Written task: Wherever a line below holds the word "Mangalsutra", copy that line.

Records from a data collection:
────────────────────────────────────────

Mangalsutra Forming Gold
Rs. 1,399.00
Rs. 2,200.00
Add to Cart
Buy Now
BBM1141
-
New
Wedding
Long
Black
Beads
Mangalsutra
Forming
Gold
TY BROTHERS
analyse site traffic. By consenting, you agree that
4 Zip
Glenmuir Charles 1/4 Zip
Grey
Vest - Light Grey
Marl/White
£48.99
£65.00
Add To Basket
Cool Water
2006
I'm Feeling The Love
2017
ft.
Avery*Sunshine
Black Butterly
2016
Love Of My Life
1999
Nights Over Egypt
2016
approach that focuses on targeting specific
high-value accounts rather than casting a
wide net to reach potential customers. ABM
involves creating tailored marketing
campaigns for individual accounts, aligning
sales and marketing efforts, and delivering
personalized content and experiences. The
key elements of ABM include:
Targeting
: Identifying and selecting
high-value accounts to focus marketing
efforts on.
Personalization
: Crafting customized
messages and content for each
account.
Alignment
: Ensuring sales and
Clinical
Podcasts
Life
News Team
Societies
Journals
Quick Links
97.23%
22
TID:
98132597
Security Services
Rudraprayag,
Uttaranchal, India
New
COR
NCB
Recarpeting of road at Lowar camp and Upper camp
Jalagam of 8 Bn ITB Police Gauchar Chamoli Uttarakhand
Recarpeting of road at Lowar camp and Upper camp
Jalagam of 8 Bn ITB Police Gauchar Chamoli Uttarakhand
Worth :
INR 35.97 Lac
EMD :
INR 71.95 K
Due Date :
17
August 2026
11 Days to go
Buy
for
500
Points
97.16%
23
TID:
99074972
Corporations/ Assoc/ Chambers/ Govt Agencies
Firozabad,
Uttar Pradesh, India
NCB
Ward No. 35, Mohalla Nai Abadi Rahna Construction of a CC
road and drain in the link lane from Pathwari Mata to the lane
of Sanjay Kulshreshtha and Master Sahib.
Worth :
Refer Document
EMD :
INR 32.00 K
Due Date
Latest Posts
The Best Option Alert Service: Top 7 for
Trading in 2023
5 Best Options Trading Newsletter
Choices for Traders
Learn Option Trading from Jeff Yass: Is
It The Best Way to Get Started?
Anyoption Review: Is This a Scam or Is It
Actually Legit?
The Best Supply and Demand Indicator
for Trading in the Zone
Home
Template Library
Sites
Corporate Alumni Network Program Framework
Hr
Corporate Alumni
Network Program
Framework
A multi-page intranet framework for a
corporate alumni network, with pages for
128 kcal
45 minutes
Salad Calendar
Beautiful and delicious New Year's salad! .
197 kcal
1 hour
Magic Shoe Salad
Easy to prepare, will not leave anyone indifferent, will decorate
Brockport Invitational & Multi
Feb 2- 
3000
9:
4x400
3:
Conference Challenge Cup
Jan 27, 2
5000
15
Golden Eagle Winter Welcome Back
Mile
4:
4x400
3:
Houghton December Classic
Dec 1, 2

────────────────────────────────────────

Written response:
Mangalsutra Forming Gold
Mangalsutra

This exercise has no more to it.